La giornata di oggi ci ha regalato anche una splendida storia: quella di Gagliolo, convocato dalla nazionale svedese. Dai dilettanti a una nazionale, passando per due campionati di serie B vinti sul campo, con la capacità di mettersi sempre in discussione e a disposizione. Non è la prima volta che succede una cosa del genere: Margiotta ha giocato con il Venezuela, Max Vieri con l’Australia, Lapadula era stato cercato dal Perù, Acquafresca dalla Polonia, Pepito Rossi dagli Usa. Ma è comunque una rarità e soprattutto una grande soddisfazione per lui!

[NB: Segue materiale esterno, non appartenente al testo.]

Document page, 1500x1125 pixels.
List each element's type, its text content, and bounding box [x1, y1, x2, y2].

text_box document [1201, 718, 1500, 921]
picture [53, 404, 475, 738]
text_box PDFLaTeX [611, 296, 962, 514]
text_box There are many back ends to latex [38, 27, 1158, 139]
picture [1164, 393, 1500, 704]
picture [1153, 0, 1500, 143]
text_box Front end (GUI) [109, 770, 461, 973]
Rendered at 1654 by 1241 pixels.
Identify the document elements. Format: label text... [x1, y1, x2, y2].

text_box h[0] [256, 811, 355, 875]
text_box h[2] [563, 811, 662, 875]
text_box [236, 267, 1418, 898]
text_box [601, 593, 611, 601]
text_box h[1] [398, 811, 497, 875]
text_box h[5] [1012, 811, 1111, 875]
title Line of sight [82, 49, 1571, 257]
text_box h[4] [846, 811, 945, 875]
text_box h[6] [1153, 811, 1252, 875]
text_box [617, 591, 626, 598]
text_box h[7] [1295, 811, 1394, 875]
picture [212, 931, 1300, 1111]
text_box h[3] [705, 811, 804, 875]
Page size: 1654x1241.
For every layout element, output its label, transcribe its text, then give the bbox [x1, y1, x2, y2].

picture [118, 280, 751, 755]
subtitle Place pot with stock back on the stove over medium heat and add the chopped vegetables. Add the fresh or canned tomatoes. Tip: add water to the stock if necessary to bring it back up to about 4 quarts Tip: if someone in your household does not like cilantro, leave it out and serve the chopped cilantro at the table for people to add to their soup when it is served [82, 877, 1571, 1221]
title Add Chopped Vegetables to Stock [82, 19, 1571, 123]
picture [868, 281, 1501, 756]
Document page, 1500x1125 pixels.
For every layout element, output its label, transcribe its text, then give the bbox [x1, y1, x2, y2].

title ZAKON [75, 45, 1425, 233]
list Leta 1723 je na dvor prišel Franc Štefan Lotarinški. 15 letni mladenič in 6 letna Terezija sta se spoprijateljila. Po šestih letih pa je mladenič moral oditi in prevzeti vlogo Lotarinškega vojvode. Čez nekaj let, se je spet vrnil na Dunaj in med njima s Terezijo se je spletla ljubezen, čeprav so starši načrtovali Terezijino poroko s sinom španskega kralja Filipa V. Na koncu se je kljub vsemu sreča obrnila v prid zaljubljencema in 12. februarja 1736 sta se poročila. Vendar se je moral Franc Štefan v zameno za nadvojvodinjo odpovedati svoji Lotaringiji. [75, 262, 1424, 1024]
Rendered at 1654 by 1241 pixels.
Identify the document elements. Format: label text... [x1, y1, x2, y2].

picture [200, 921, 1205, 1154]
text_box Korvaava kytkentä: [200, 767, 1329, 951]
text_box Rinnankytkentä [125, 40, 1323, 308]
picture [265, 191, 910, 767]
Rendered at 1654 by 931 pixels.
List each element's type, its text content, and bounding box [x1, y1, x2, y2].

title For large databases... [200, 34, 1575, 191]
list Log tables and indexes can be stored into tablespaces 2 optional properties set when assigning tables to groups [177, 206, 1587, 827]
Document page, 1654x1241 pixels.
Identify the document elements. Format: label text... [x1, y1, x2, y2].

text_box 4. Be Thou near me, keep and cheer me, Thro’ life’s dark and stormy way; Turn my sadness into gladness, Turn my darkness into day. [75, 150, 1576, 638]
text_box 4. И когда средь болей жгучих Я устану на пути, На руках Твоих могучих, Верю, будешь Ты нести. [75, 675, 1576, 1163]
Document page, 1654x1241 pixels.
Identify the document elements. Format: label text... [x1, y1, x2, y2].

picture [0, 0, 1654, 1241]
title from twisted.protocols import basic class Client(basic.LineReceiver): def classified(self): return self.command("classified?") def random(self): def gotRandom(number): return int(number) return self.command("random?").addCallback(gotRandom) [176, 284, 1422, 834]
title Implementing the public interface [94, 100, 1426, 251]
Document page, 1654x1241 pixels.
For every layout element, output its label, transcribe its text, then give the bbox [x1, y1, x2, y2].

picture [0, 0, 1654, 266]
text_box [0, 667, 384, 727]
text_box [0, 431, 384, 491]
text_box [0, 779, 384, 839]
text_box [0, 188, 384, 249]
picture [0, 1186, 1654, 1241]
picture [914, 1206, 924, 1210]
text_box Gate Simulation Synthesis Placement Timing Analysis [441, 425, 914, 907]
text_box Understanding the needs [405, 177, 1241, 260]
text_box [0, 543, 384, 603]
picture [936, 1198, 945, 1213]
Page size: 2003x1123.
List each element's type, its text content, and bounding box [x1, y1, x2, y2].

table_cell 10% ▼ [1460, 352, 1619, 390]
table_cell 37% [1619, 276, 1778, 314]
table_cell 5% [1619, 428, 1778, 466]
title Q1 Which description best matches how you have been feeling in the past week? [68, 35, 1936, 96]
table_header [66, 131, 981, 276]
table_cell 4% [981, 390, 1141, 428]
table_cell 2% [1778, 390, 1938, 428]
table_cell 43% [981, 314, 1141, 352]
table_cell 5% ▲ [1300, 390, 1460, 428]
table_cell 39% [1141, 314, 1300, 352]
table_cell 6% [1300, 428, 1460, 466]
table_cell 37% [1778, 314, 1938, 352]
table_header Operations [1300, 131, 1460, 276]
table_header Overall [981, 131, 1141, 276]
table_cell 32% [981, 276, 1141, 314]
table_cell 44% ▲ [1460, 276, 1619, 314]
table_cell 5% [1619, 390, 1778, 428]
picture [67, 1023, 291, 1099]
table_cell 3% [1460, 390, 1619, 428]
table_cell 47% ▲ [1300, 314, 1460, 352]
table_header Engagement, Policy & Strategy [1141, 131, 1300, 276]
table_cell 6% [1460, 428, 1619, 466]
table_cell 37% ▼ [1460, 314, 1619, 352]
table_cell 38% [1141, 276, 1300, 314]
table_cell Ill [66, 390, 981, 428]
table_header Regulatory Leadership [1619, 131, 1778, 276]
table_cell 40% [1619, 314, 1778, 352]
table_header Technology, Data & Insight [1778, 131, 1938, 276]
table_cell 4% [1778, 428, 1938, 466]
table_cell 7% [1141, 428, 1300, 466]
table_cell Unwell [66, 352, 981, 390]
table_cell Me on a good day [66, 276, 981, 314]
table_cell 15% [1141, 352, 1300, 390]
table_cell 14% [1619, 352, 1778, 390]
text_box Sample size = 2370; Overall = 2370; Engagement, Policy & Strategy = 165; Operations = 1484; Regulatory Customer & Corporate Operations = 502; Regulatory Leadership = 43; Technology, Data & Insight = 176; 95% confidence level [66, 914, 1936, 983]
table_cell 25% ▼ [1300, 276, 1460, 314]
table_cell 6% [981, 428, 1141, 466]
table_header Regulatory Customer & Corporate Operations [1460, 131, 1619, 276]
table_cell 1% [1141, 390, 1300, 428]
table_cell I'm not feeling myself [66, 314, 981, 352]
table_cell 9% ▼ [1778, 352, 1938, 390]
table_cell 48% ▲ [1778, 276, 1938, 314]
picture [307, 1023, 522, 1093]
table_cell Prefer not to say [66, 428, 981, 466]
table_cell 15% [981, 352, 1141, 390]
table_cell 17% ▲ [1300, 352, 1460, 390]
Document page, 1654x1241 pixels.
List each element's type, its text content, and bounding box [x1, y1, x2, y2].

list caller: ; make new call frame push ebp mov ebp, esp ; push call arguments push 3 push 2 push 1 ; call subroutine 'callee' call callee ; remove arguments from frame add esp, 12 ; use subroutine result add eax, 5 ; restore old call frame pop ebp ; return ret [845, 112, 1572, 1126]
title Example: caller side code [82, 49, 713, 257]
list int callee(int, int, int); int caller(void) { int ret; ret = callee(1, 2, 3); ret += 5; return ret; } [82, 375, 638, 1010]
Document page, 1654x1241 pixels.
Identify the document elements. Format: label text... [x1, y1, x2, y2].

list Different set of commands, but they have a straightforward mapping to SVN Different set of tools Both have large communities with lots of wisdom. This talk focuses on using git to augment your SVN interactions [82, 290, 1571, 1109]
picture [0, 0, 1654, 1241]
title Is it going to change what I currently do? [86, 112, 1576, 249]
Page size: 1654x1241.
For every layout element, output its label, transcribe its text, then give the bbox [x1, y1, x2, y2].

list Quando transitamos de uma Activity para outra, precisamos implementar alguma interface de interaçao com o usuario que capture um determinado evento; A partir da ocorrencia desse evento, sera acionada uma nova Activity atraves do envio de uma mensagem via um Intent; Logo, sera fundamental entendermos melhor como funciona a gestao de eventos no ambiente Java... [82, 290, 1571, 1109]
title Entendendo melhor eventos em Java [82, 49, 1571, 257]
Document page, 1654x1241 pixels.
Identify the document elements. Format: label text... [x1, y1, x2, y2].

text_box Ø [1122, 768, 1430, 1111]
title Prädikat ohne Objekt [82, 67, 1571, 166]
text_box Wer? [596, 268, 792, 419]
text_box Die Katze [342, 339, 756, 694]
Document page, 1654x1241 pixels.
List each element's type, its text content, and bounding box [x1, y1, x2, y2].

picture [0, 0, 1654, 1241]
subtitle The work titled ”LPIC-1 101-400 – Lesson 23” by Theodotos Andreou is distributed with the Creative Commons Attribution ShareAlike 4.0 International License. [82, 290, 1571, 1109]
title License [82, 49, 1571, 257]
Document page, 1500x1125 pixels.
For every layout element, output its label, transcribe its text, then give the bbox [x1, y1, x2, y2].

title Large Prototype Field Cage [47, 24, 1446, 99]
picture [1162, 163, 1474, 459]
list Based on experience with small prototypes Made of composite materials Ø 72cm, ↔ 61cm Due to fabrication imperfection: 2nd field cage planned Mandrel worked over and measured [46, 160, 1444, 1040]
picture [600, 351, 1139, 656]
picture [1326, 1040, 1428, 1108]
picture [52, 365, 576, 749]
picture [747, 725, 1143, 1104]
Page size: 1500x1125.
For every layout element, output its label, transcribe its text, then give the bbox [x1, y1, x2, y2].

L’ultima considerazione su Giorgio Squinzi, scomparso poche ore fa dopo una lunga malattia. Dopo aver vinto tutto nel ciclismo, ha costruito un gioiello a Sassuolo. Prendendolo nel 2002, praticamente retrocesso nei dilettanti dalla C2 (dopo aver perso un playout, ma poi ripescato), portandolo dopo 10 anni in serie A e non interrompendo mai la sua salita. Ha continuato a far crescere questo piccolo paesino che ha imposto nel calcio dei grandi fino a farlo esordire in Europa League. Ha dato, nel corso degli anni, tre giocatori alla Nazionale Italiana, ha lanciato allenatori importanti come Di Francesco e Allegri. E’ stato uno dei primi ad avere uno stadio di proprietà, aveva appena inaugurato un centro sportivo all’avanguardia e non è mai retrocesso nei suoi 17 anni di “presidenza”. Ha dimostrato al mondo del calcio che con una grande organizzazione, con una visione chiara, con dei dirigenti capaci, sapendo scegliere gli uomini (di campo e non) si può fare impresa anche nel calcio.